My post wasn't specifically about this member and his wife.  I cited his post merely to highlight the word 'disrespected'.  Some posters are saying that he/she WAS disrespected etc.  That suggests that these posters also don't like to be disrespected.

 

Is this an American thing?  Maybe I've been living out in t'sticks for too long.  I don't give a *** if someone 'disrespects' me - it's their problem, not mine.  Why should I waste time and stress getting hot and bothered about what someone else thinks of me?  

It's not an an American thing it' a human thing.  It is especially egregious when a person in authority  discusses  you in front of someone else in a negative way/

 

Every person deserves to be treated with respect and dignity and not lumped into someone's preconceived perception of who they might be based upon a general view of their nationality, race, ethinc background etc.
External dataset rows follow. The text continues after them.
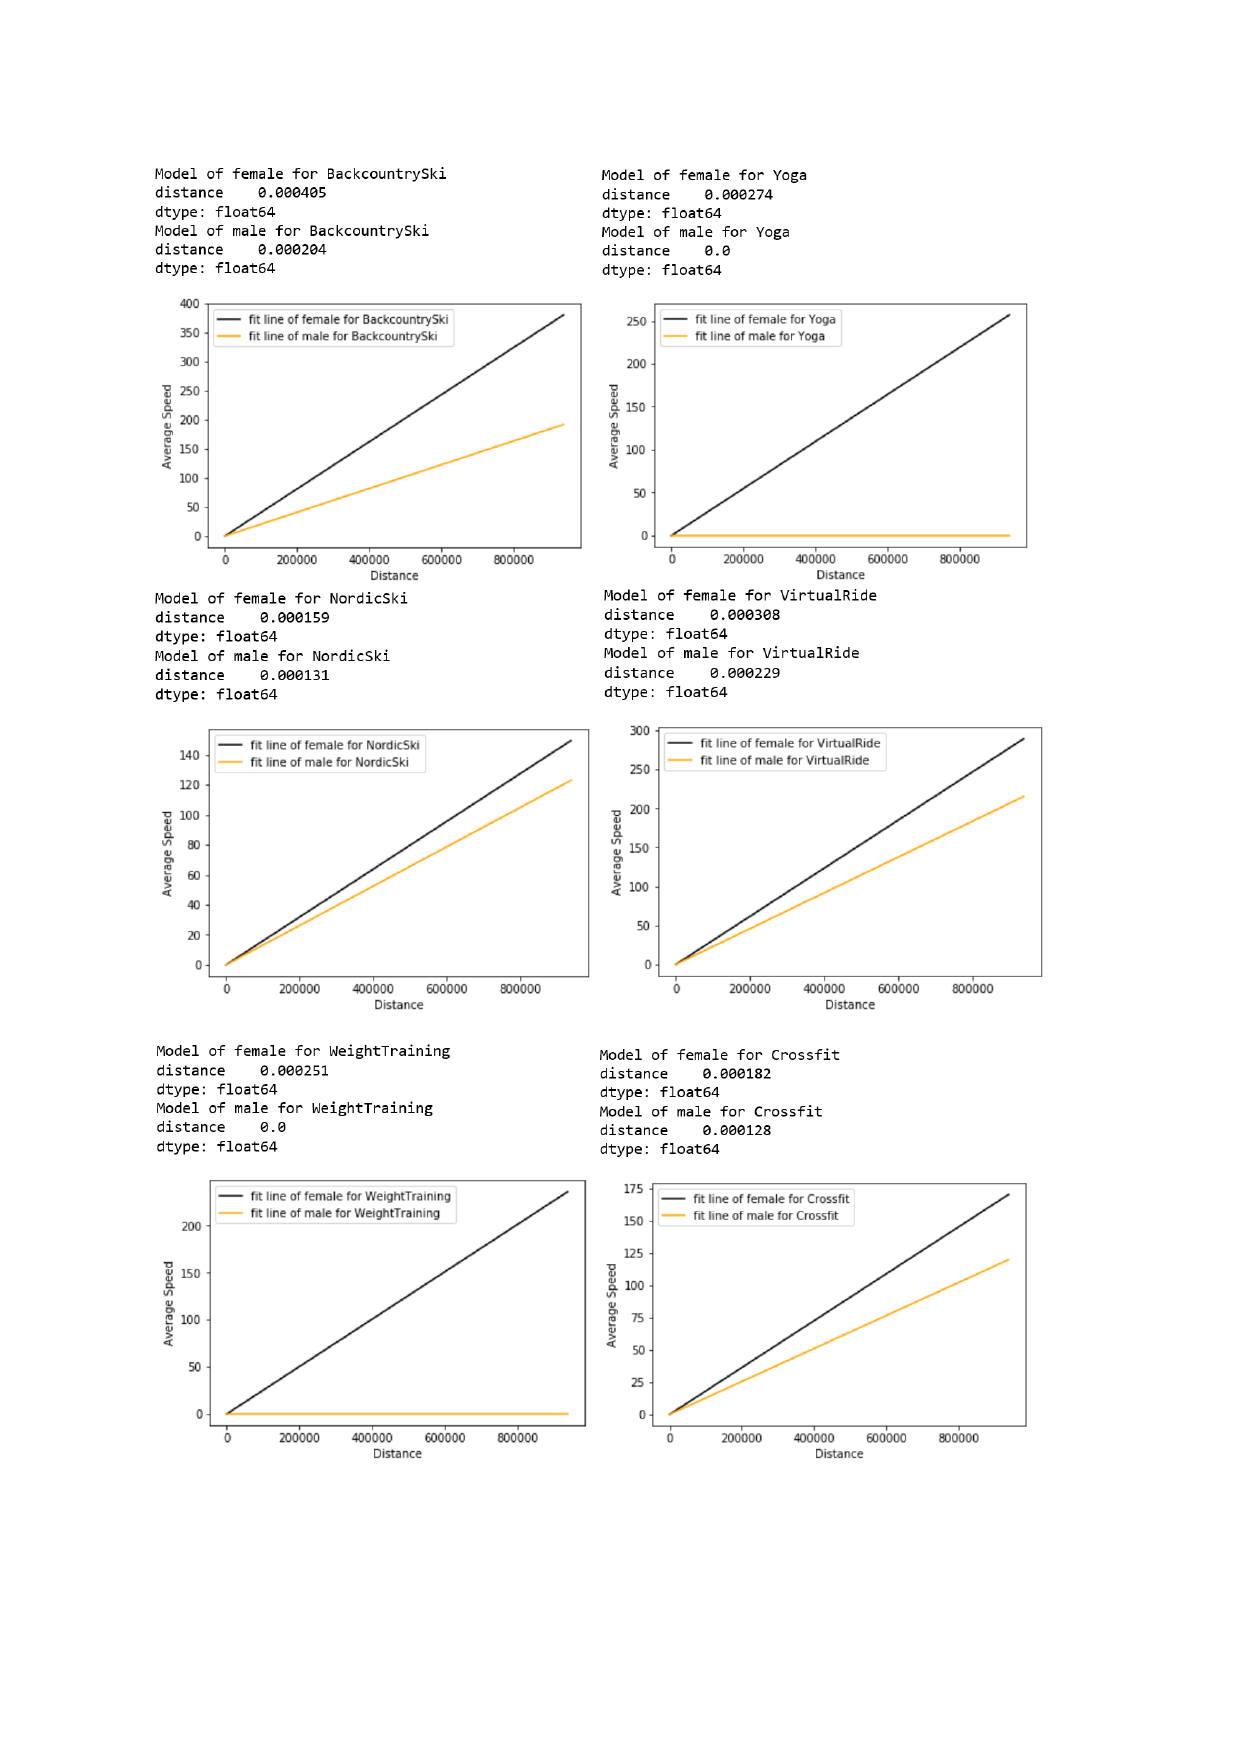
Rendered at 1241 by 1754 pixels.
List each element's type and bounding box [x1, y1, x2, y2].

picture [150, 1039, 1034, 1464]
picture [594, 165, 1032, 583]
picture [599, 584, 1050, 1016]
picture [150, 162, 589, 583]
picture [150, 587, 594, 1016]
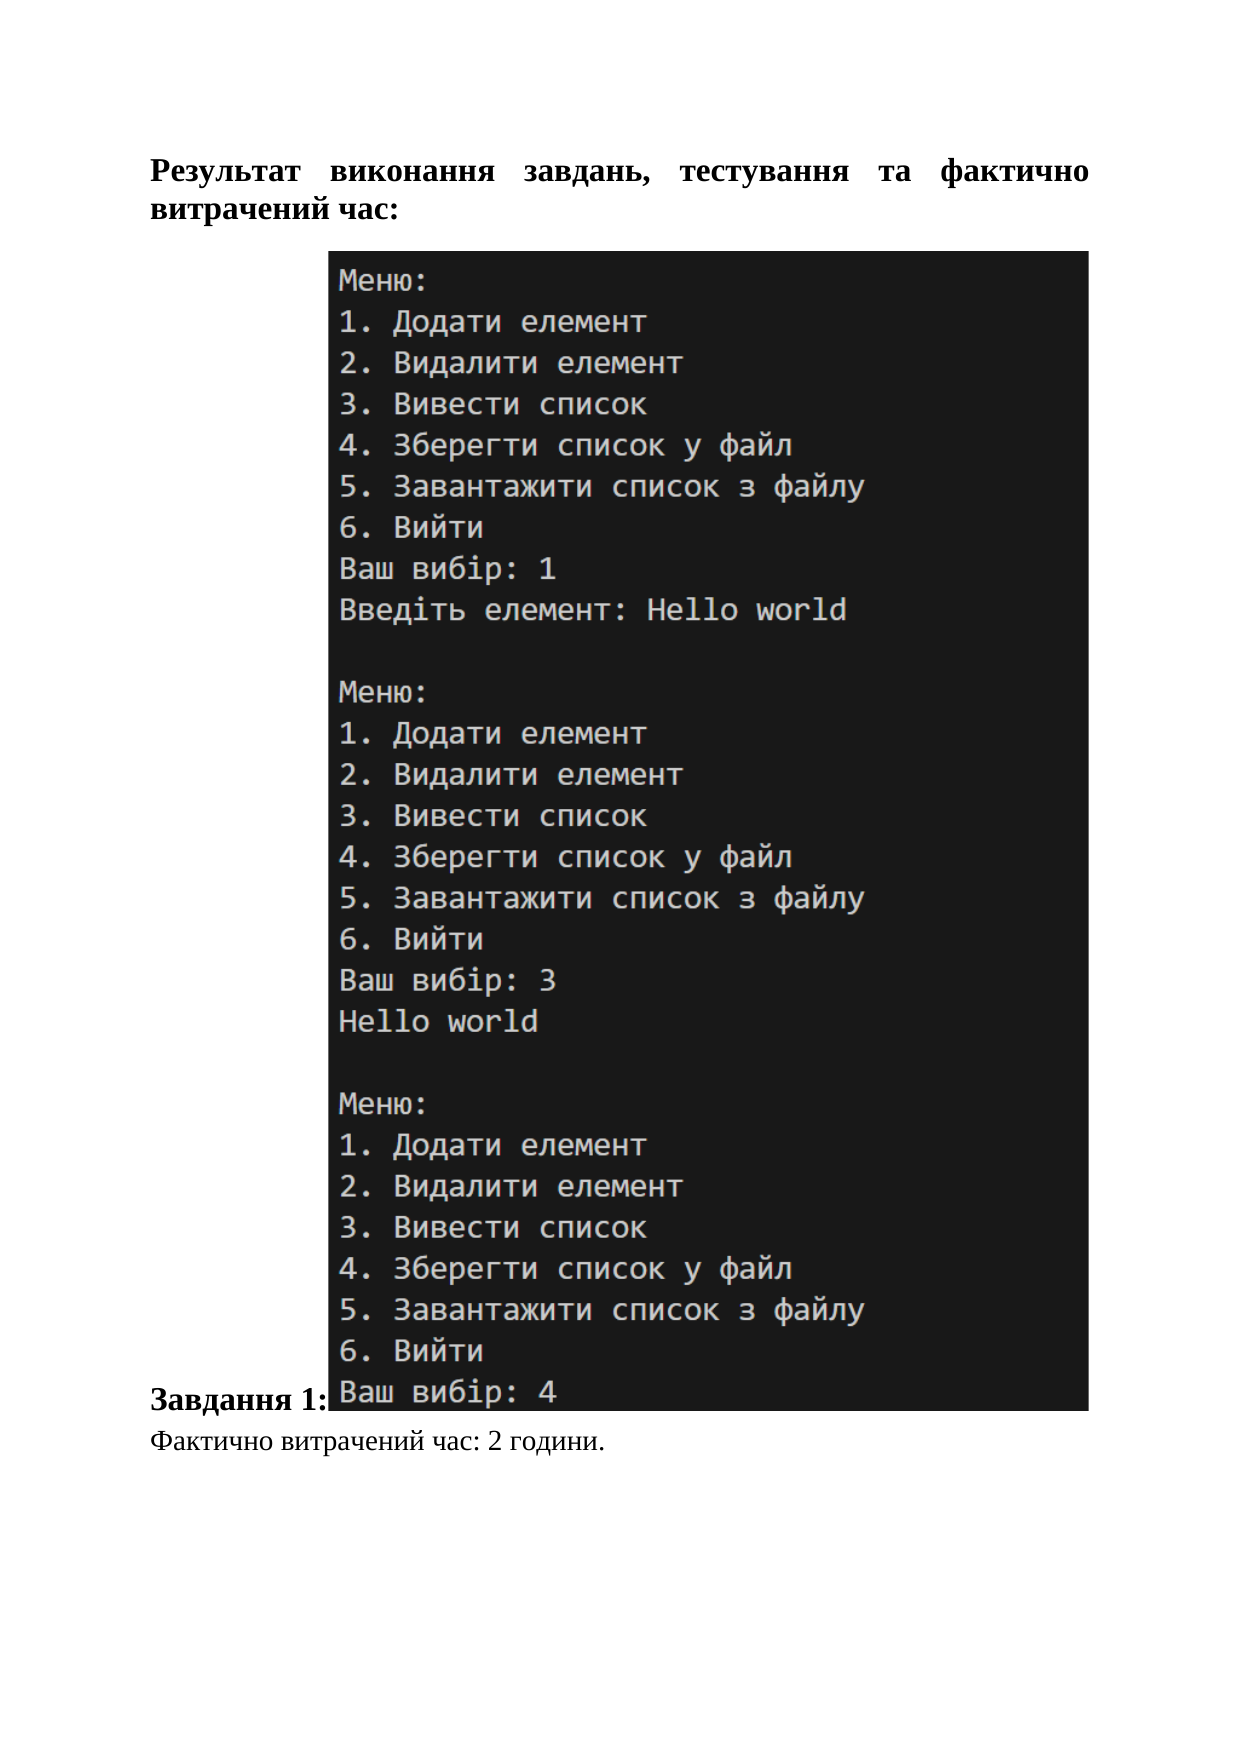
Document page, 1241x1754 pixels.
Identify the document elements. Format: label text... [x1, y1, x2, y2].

It's called discrimination and bigotry and needs to be called out when possible.

 

While it may not bother you to be treated poorly as long as you get what you want, it bothers most people because  there is no reason for it.  

 

I remember years ago going with my wife to a Thai Bank with a cashiers check that we needed access to for medical care.  The Manager was reluctant to cash the check commenting in Thai  that foreigners were not to be trusted and using the term 'It' to refer to foreigners  This term is considered highly offensive and I underestood what was going on.  Somehow, I held my tongue as did my wife and  the check was cashed.

 

While we got what we needed- this  bigoted comment by a person in authority, obviously educated,  highly disturbed both myself and my spouse.  

 

The issue with  the Us Embassy is highly offensive because  the officer would not even look at the evidence prepared by the applicant. There may have been documentation that would have swayed the interviewed into approving the  Visa. Such an experience is  the height of arrogance and  needs to be called out.

 

IMO- I never disrespect others and I want rto be treated the same way.